[Passage]
┄┄┄┄┄┄

That was a high five moment for me, but he didn’t know that.
But as I was starting to learn, sometimes when things seem to be too good to be true, they may be.
Aug 26th, 2016, I got a call from Lauren, Dr. Byrd’s nurse, and she said that Dr. Byrd had rescinded my active surveillance program for now. He apparently looked at the CD of the MRI at some point after my appointment and saw something that was troubling to him. So in a group meeting with all the urologists they looked at the CD and the consensus was, I need further genetic testing.
Aug 29th, 2016, another sample of my biopsy was sent off for a decipher biopsy. This is a genetic test they use when a person has already had his prostate removed and the cancer is coming back. It is also useful in determining if my cancer is high grade, and how likely is it to metastasis (spread). This test will tell them if I’m a good candidate for active surveillance or if I need some sort of treatment.
Here’s the thing. I know at some point I’ll need surgery or radiation, and that’s just how it is. But, until all the stars line up, I’m hanging onto my prostate.
Some days, I simply feel like rolling the dice and taking the ten years or whatever I can get, and leave the cancer alone. Then, I flip the coin over and realize, what a selfish, foolish, act that could be to my loved ones. It’s a catch 22, but, ultimately my choice.
On 15 September 2016, and my decipher biopsy came back inconclusive. The lab said they did not have enough information to make a determination. And I don’t know what information their speaking of. I do know the information was resubmitted a few days ago.
What to know
Let me stress a couple of points. Having surgery or radiation can help and perhaps cure you when caught early enough. If you’re in your in your mid 70’s, you might just want to ride out the cancer if it’s low grade as you’ll probably pass of something else.
If you’re in your 60’s or younger, the decision is much tougher. If you don’t have treatment you’ll probably die from the cancer over an extended period of time, and you might not. But if you have the genetic testing, and are a candidate for active surveillance, you can get on with your life and see your urologist every 3 months for a PSA. And even if you don’t get the genetic testing, low grade prostate cancer often does qualify for active surveillance.
If you are in your mid 50’s/60’s and diagnosed with prostate cancer, take the time to research the disease, before you pull the trigger on surgery or radiation treatment. Considerations to the side effects need to be thought out. There’s many, but erectile dysfunction and incontinence are the most common. If you’re married or have a partner, you really need to have that awkward discussion with them too. Many of the leading urologist recommend keeping your prostate as long as you safely can through active surveillance, avoiding the side effects as long as possible, ultimately, the decision lies with you and your urologist or oncologist.
What I’m saying is this. If you have a low grade, low volume cancer, which most are, Gleason score of 6, you may not need treatment for many years. That’s a big deal to a happy couple with an active sex life. Psychologically, to a man that loses his manhood, it can be devastating. Counseling is often times recommended.
But, if you do need to have surgery, make sure your urologist/oncologist know how you feel about erectile dysfunction, and that they practice nerve sparing surgery. If the nerves are spared, and sometimes they can be, there’s a good chance the little blue pill will get you where you want to be. Without the nerves, well, if your under 60 they can grow back in two years, but the literature says, by then, the man is usually so messed up, well, as they say, you’re only as good as your last erection.
Reality is, saving a life is what’s import in the final analysis. But, the side effects have to be considered by all concerned.
When I get my results back from the decipher biopsy I will post them in a part 2 blog. Same title.

┄┄┄┄┄┄

[Given entries]
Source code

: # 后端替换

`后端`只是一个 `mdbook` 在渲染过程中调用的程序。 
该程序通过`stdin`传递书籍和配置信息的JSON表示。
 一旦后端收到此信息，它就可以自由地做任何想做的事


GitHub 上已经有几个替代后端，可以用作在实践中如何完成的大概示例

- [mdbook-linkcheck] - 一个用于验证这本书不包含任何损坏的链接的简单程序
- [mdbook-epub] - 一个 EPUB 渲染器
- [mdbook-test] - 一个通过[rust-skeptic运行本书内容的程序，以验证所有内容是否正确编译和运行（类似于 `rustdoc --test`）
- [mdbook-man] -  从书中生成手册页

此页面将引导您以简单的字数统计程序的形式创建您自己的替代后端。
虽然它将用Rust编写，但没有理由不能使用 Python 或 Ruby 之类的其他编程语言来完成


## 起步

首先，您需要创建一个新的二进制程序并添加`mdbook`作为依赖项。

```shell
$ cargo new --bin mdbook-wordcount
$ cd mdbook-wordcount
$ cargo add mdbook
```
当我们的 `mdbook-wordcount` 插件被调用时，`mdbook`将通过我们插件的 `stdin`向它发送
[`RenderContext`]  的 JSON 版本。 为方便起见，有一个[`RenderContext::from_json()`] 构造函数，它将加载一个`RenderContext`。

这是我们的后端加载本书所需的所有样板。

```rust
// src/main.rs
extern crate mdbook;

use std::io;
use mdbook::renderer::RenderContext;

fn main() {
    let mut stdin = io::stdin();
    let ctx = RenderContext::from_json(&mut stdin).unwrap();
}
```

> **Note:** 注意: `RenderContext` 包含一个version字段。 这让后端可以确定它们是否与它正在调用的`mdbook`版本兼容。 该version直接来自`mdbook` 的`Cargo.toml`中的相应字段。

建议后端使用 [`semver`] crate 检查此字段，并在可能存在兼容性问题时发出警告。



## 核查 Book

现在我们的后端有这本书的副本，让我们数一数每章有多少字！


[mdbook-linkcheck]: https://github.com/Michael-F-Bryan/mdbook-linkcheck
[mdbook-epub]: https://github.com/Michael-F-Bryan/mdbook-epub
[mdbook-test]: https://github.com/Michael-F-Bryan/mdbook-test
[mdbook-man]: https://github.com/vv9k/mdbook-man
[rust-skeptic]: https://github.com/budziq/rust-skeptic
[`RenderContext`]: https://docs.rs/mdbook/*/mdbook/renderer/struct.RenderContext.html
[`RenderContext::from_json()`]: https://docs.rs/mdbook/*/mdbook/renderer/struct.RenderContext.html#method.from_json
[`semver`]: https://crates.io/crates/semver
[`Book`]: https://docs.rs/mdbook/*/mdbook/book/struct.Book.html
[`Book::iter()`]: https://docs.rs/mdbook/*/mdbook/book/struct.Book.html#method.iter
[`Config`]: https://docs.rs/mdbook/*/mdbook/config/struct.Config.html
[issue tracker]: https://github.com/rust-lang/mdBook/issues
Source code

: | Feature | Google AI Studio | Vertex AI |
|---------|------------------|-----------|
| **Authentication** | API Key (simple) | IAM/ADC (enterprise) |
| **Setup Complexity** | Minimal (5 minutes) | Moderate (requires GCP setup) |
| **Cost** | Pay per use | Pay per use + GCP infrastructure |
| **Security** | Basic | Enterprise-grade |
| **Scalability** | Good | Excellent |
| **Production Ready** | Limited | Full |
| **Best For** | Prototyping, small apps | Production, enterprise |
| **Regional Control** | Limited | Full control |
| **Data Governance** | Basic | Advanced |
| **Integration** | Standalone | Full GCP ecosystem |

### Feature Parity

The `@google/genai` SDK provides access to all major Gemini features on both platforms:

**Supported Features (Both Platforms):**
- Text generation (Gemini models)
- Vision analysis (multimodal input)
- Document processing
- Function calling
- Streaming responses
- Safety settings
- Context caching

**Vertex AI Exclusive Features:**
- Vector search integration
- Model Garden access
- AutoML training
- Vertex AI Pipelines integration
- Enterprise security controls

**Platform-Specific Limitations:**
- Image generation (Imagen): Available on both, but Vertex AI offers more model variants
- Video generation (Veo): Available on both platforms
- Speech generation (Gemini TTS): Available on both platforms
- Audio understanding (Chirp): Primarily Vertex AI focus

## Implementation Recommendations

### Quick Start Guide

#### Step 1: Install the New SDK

┄┄┄┄┄┄

[Apply what you read]
a – Sum up the passage in two sentences.
b – Do these statements agree with the passage? For each one, answer yes or no and quote the words from the passage that decide it.
(i) The urologists' group meeting concluded that further genetic testing was needed.
(ii) Erectile dysfunction and incontinence are the most common side effects.
(iii) A man on active surveillance sees his urologist every 6 months for a PSA.

[Per-task outputs]
a – After the doctor rescinded the writer's active surveillance program over something troubling on the MRI, a biopsy sample was sent off for a decipher genetic test, which came back inconclusive and was resubmitted. The writer urges men diagnosed in their mid 50s or 60s to research the disease and weigh side effects such as erectile dysfunction and incontinence before choosing surgery or radiation, and to make sure their doctor practices nerve sparing surgery if surgery is needed.

b –
(i) Yes: "the consensus was, I need further genetic testing."
(ii) Yes: "There’s many, but erectile dysfunction and incontinence are the most common."
(iii) No: "see your urologist every 3 months for a PSA."